As I have never been greater admirer of science-fiction, Heinlein’s work did not spark my interest. That may have been a mistake, although one easily rectifiable by a visit to a local library.
But what most certainly did ignite my interest were his thoughts on writing. Not only has he spoken frankly about it, but, in a matter of fact way, he dismantled some of the long-established and carefully cultivated myths about writing. Most of which I subscribed to enthusiastically for the best part of my life. The result is rather obvious!
Such as absolute necessity, if not holy duty, of rewriting;
‘A beginner finds hard to believe that no-rewriting rule. A myth has grown up that a manuscript to be suitable for publication must be re-written at least once. Utterly false! Would you refry an egg? Tear down a freshly built wall? Destroy a new chair? Ridiculous! This silly practice of rewriting is based on the hidden assumption that you are smarter today then you were yesterday. But you are not. The efficient way to write, as with any other work, is to do it right the first time! I don’t mean that a manuscript should not be corrected and cut. Few writers are perfect in typing, spelling, punctuation, and grammar. Most of us have to go back and correct such things, and above all – strike out surplusage and fancy talk. The manuscript then needs to be retyped for neatness; retyping is not rewriting. Rewriting means a new approach, a basic change in form. Don’t do it!’
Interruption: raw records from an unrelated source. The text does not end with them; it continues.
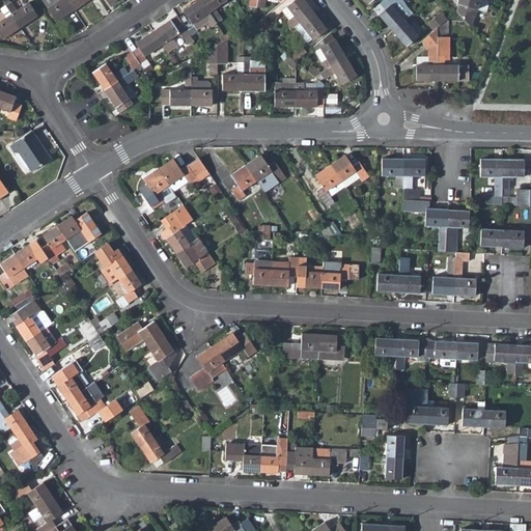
[(9,0),(3,0),(2,1),(5,5),(20,27),(37,15),(28,1),(18,8),(11,0),(10,1),(9,0)]
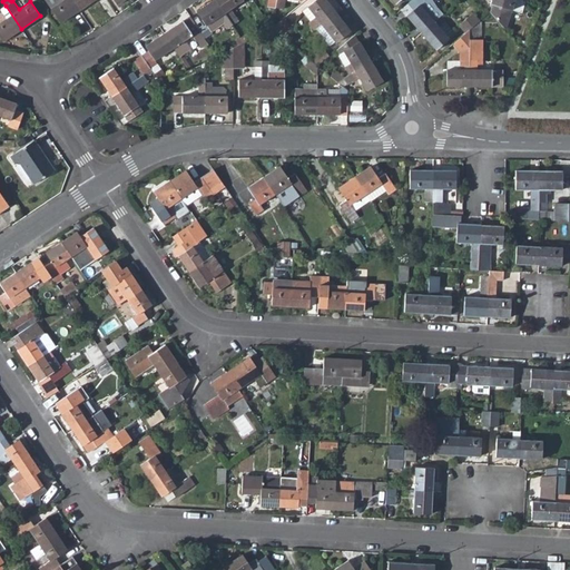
[(46,0),(47,0),(52,10),(65,1),(64,0),(46,0)]
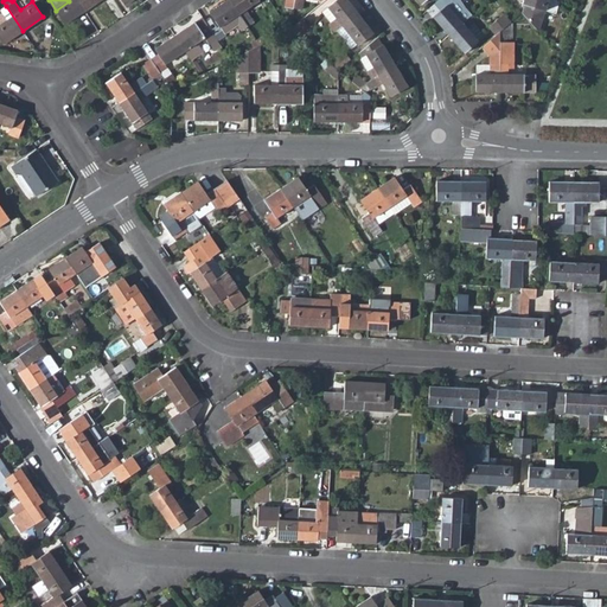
[(65,24),(84,11),(77,0),(68,0),(69,1),(56,11),(65,24)]
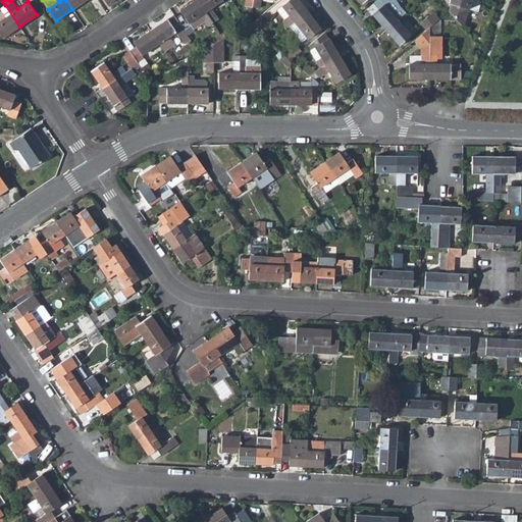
[(66,0),(72,9),(85,0),(66,0)]
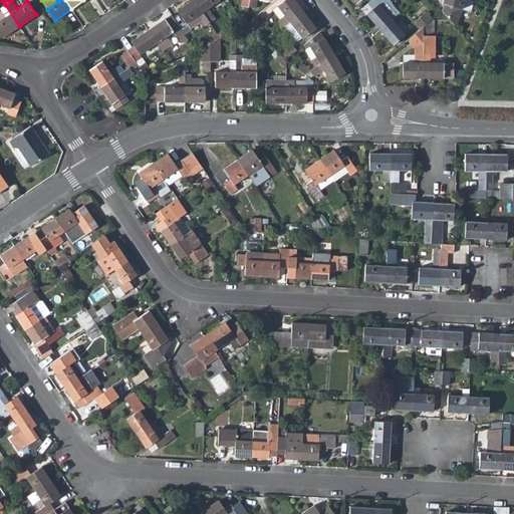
[(205,26),(210,22),(195,0),(190,0),(177,9),(186,22),(197,15),(205,26)]
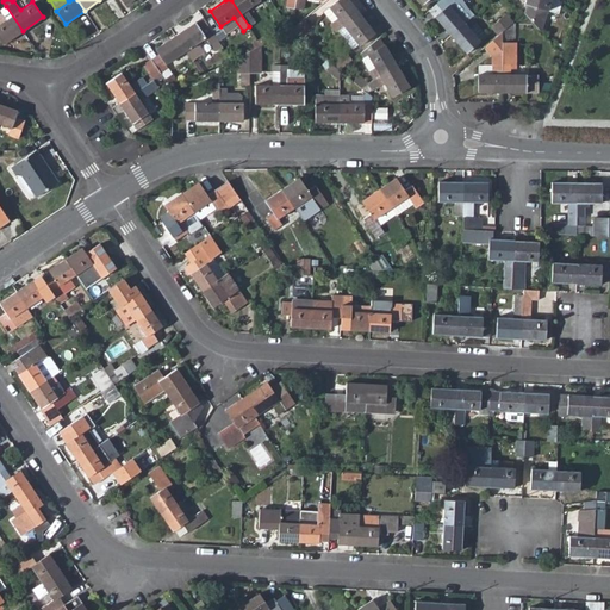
[(231,0),(249,26),(256,22),(248,8),(260,0),(231,0)]
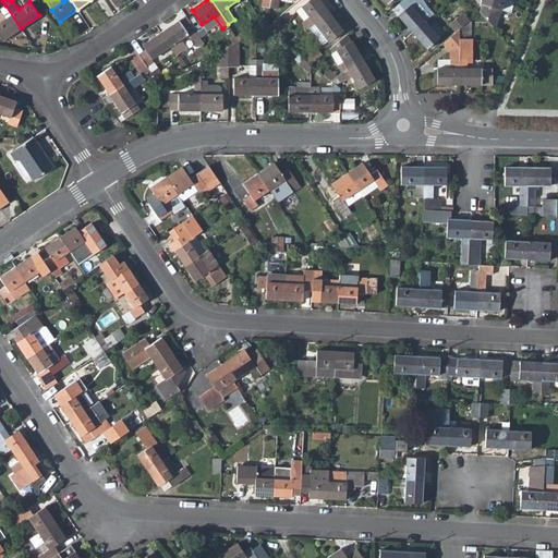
[(319,0),(308,0),(301,5),(310,16),(305,21),(303,22),(308,28),(329,12),(319,0)]
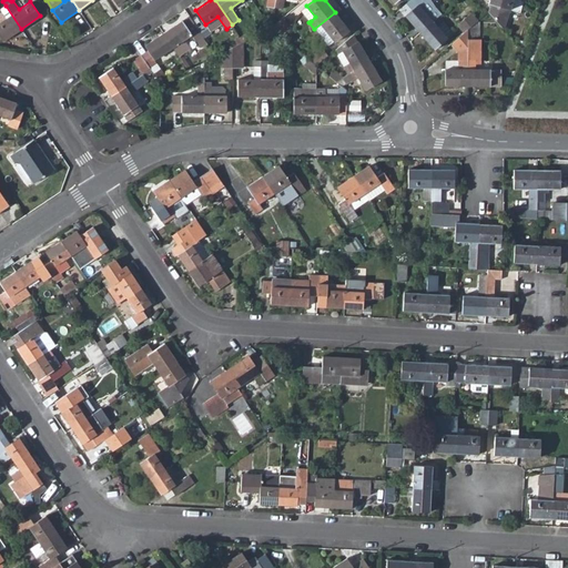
[(427,14),(414,0),(411,0),(399,10),(419,32),(439,16),(433,9),(427,14)]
Or the one that has grown exponentially in the recent years – classes in ‘creative writing’;
‘That one word is: Don’t! Creativity cannot be taught. One may teach grammar and composition; it is not possible to teach creative writing and any person who claims to do so is a fake. Creative artists are never taught; they invariably teach themselves. You can teach a young artist the tools of his trade; you cannot teach him to create. Nobody taught Shakespeare, or Mark Twain, or Edgar Allan Poe, or Erle Stanley Gardner or Rex Stout – and no one can teach you.’
And lastly the one I held especially dear; that writing is not an ordinary job, or a
job at all for that matter, but a calling of a highest order, almost sacred duty known only to those called upon. Then I read this;
‘I did not become a writer to see my name in print; I didn’t give a hoot about that and had no literary ambitions. I was a naval officer by choice; I become a writer by economic necessity. I needed to pay off a mortgage and started writing to earn the money. I was in a poor health and could not handle a steady job – nor were there any jobs.’
He then proceeds to list those who were forced into writing careers by either; their ill health, or utter un-employability, or both, and become successful writers; H.G.Wells, Robert Louis Stevenson, Cyrano de Bergerac, and many others.
While the whole piece is truly brilliant as, apart from writing, Heinlein also speaks about science fiction as ‘realistic fiction’ and about those things in life he considered to be most important (‘spelled out in simple Anglo-Saxon words “patriotism” reads “Women and children first!”), he leaves us with seemingly simple Five Rules for Success in Writing:
- You must write,
- You must finish what you write,
- You must refrain from re-writing except to editorial order,
- You must place it on the market,
- You must keep it on the market until sold.
‘That’s all. That’s a sure-fire formula for getting anything – anything at all! – published. But so seldom does anyone follow all five rules that the profession of writing is a soft touch for those who do – even though most professional writers are not too bright, not too wise, not too creative. For these rules work in series, not in parallel. If you bilge any one of them, you bilge completely and your writing will not be published.’